En tout cas, la «fête» de la viande est une réalité vivante à Kinfangué. Un vrai festin sous les arbres ombragés et sur la terrasse du bar attenant, avec un ballet incessant de quartiers de viande que les habitués ont pompeusement baptisés de noms de code sublimes. Ainsi, le côté ouest du marché n’est pas moins attractif. Là, on déguste à volonté, par exemple, «le ministre des transports» (viande de l’âne), ainsi que le «ministre de la défense» ou «ministre de la sécurité»(viande de chien). Et parfois, il faut se lever tôt, réserver sa commande pour espérer être servi, après de longues heures d’attente! 
A Kinfangué, près des trois quarts périphériques du marché sont occupés par les marchands de viandes, ce qui confirme sa réputation de «palais des viandes».

Juste à quelques mètres des vendeurs de viandes élevées au rang de «ministres», sont installées les vendeuses de fritures qui n’hésitent pas à accoster les passants pour essayer de les convaincre du délice que leur procureraient les beignets, gâteaux, poissons, crevettes… au fumet engageant. En plus de ces regroupements de commerçants de viandes aux alentours, de petites boucheries dont les promoteurs semblent cibler directement les clients des dolotières (vendeuses de bière de mil)trônent à l’intérieur du marché.

Parcours du combattant
Vers 14heures, se frayer un passage au sein du marché relevait déjà du parcours du combattant. Aux habitants de Kienfangué s’étaient ajoutés sans doute des Ouagavillois qui, en famille, en couple, ou encore entre femmes et filles, tentaient de faire le maximum de provisions de condiments. Car le marché de Kinfangué est également riche en légumes et fruits provenant sans doute pour l’essentiel de Komsilga.

Ces produits de jardinage sont exposés à l’intérieur, juste à côté du hall des étuveuses de riz, qui vantaient hardiment leurs produits, labellisés «riz naturel, sans produits chimiques de conservation, cultivé dans les rizières de Kienfangué».

Difficile en outre de parcourir le marché de Kienfangué ou de faire un tour dans les parages du bar voisin sans être frappé par l’image des petits enfants de moins de dix ans, tenant dans les bras ou portant sur la tête des produits divers qu’ils proposent aux visiteurs.
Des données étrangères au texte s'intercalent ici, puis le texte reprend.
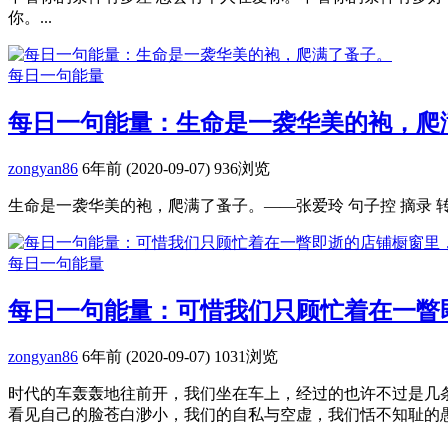
你。...
每日一句能量
每日一句能量：生命是一袭华美的袍，爬
zongyan86
6年前 (2020-09-07)
936浏览
生命是一袭华美的袍，爬满了蚤子。——张爱玲 句子控 摘录 转
每日一句能量
每日一句能量：可惜我们只顾忙着在一瞥
zongyan86
6年前 (2020-09-07)
1031浏览
时代的车轰轰地往前开，我们坐在车上，经过的也许不过是几
看见自己的脸苍白渺小，我们的自私与空虚，我们恬不知耻的愚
Ces enfants n’hésitent pas à harceler les clients avec une insistance qui, nonobstant son caractère moins violent, tiendrait la dragée haute aux scènes à la limite agressives auxquelles se livrent leurs camarades parcourant les «neemiers», «manguiers» et autres espaces de bouffe et de gnole qui poussent comme des champignons dans la capitale burkinabè.

En tout cas, présents dès 7heures du matin, heure indicative à partir de laquelle les premiers étals et hangars du marché commencent à être occupés, ils y resteront jusqu’au soir, aux environs de 18heures, heure de baisse considérable de l’affluence, à en croire Issaka Zoundi, l’un des trois percepteurs du lieu de commerce. Ce dernier, qui s’occupe des marchandes de beignets et de soumbala (denrée obtenue à partir des fruits de néré), avoue que les recettes en termes de taxes varient selon les jours. Toutefois, il reconnaît que depuis que la contribution par vendeuse est passée de 10 F à 25 F CFA, les chiffres d’affaires ont grimpé.

Entre attraction, découverte et détente, Kinfangué reste, grâce à son marché, une localité qui fait le buzz tous les trois jours, avec un déferlement ininterrompu de viandes de toutes sortes pour la plus grande satisfaction des consommateurs et les amoureux de viandes «ministrables».